Question: 49. Match List I with List II.
| List I (Compound) | List II (Shape/geometry) |
|---|---|
| (A) \mathrm{NH}_{3} | (I) Trigonal Pyramidal |
| (B) \mathrm{BrF}_{5} | (II) Square Planar |
| (C) \mathrm{XeF}_{4} | (III) Octahedral |
| (D) \mathrm{SF}_{6} | (IV) Square Pyramidal |
TEST PAPER WITH ANSWER
Choose the correct answer from the options given below:
(1) A-I, B-IV, C-II, D-III
(2) A-II, B-IV, C-III, D-I
(3) A-III, B-IV, C-I, D-II
(4) A-II, B-III, C-IV, D-I
Answer: Option (1)
Explanation:
The shape of a molecule is determined using VSEPR theory based on the number of bond pairs and lone pairs around the central atom.

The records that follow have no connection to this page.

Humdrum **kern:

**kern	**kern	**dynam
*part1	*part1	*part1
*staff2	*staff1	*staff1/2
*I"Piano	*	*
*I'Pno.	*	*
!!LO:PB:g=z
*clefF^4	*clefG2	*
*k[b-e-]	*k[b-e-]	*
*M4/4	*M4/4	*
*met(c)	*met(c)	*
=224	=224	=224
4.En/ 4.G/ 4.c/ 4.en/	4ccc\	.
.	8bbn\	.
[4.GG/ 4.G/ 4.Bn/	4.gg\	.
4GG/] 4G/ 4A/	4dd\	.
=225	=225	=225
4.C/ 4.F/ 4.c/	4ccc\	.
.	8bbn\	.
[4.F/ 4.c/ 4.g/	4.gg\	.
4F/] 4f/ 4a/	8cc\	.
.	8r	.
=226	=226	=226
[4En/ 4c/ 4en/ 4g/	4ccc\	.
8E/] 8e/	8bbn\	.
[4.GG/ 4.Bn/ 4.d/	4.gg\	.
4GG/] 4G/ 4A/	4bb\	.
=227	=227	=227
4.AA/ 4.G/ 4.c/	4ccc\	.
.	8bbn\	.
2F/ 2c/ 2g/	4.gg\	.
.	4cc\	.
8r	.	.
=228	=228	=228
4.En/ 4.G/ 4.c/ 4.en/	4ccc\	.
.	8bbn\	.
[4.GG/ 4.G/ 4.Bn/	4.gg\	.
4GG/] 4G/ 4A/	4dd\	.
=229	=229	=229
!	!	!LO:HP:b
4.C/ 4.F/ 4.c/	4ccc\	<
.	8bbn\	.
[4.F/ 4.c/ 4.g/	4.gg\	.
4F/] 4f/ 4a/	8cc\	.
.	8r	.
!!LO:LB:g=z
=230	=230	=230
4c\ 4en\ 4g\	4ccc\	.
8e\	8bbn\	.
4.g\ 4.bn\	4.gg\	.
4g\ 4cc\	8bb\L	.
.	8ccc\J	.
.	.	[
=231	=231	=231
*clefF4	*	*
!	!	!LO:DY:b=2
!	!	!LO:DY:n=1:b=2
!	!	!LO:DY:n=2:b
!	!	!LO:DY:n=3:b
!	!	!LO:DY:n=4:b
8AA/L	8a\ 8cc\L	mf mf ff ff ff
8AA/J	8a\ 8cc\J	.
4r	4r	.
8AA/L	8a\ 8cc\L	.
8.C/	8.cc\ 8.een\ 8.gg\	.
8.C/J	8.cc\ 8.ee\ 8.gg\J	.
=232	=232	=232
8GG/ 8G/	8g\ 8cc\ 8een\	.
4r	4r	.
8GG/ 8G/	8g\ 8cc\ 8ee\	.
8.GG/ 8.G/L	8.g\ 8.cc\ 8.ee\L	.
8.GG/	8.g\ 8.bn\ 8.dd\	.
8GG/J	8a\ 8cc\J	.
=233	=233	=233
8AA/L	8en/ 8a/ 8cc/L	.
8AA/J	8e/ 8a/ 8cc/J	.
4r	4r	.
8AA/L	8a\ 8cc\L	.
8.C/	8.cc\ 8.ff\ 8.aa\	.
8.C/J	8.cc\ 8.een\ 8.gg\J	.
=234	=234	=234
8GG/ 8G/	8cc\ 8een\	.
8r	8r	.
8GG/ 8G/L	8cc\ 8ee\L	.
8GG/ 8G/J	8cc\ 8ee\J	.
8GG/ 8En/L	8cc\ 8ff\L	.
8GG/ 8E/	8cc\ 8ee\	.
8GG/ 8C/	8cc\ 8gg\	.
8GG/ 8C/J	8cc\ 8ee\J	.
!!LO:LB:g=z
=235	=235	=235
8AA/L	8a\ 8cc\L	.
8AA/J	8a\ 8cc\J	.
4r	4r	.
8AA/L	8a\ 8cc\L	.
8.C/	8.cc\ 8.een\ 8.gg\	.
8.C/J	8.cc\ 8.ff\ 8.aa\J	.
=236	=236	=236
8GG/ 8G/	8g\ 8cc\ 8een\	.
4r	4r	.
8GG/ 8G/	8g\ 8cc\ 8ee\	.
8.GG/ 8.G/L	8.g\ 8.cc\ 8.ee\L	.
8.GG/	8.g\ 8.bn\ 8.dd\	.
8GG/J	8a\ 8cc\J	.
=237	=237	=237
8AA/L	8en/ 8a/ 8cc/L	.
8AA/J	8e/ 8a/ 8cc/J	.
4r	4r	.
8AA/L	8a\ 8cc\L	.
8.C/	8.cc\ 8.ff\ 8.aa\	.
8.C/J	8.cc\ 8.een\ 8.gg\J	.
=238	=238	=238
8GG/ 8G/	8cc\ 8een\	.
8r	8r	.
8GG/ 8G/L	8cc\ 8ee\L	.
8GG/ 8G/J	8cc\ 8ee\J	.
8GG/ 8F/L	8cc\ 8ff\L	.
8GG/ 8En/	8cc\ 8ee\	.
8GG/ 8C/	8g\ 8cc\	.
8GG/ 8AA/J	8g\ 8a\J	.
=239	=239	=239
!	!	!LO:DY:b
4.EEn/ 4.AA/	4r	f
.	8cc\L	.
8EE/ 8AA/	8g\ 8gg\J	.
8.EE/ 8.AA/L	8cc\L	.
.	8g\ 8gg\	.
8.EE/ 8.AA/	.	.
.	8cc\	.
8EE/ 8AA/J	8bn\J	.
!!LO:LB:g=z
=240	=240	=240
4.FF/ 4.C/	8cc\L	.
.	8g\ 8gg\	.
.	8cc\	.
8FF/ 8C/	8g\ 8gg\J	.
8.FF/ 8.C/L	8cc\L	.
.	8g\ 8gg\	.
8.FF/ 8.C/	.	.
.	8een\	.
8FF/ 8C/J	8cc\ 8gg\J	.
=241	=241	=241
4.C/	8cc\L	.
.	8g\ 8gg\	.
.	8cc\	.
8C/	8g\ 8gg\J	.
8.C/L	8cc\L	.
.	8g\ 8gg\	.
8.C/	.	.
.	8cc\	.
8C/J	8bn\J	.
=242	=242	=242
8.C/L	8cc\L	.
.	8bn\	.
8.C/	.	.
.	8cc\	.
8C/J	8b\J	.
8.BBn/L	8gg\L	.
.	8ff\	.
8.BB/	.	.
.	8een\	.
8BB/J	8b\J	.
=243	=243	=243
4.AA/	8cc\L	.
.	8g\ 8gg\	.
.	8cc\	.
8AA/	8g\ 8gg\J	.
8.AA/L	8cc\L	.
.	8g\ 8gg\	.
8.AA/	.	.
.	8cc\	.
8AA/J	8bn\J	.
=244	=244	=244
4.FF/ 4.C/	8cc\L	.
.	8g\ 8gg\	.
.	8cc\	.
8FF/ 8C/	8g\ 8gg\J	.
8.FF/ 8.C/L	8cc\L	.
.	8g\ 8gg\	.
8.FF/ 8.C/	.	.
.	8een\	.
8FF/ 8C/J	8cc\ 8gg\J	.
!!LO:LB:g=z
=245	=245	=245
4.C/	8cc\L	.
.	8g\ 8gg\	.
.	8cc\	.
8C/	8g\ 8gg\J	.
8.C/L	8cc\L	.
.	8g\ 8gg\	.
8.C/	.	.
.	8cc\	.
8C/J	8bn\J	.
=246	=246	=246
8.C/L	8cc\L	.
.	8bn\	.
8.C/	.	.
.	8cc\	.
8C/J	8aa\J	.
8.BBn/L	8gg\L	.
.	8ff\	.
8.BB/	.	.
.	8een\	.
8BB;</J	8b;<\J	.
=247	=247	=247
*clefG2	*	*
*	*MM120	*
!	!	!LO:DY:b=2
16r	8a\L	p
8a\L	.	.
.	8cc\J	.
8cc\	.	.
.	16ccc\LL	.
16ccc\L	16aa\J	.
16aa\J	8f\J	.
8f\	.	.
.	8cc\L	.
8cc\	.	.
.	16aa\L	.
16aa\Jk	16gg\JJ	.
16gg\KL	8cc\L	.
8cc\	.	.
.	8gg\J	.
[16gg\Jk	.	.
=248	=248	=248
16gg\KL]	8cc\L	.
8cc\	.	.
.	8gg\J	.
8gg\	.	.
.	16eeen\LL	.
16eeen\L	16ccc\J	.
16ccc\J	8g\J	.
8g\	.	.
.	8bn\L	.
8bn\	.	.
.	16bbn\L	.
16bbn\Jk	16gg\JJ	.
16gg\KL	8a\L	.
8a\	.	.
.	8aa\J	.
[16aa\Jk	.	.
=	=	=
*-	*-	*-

\mathrm{NH}_{3} has 3 bond pairs and 1 lone pair on nitrogen,
giving a trigonal pyramidal shape, so A matches with I.
\mathrm{BrF}_{5} has 5 bond pairs and 1 lone pair on bromine,
resulting in a square pyramidal geometry, so B matches with IV.
\mathrm{XeF}_{4} has 4 bond pairs and 2 lone pairs on xenon arranged opposite to each other, giving a square planar shape,
so C matches with II.
\mathrm{SF}_{6} has 6 bond pairs and no lone pairs on sulfur,
leading to an octahedral geometry, so D matches with III.
Thus, the correct matching is A-I, B-IV, C-II, D-III,
which corresponds to Option (1).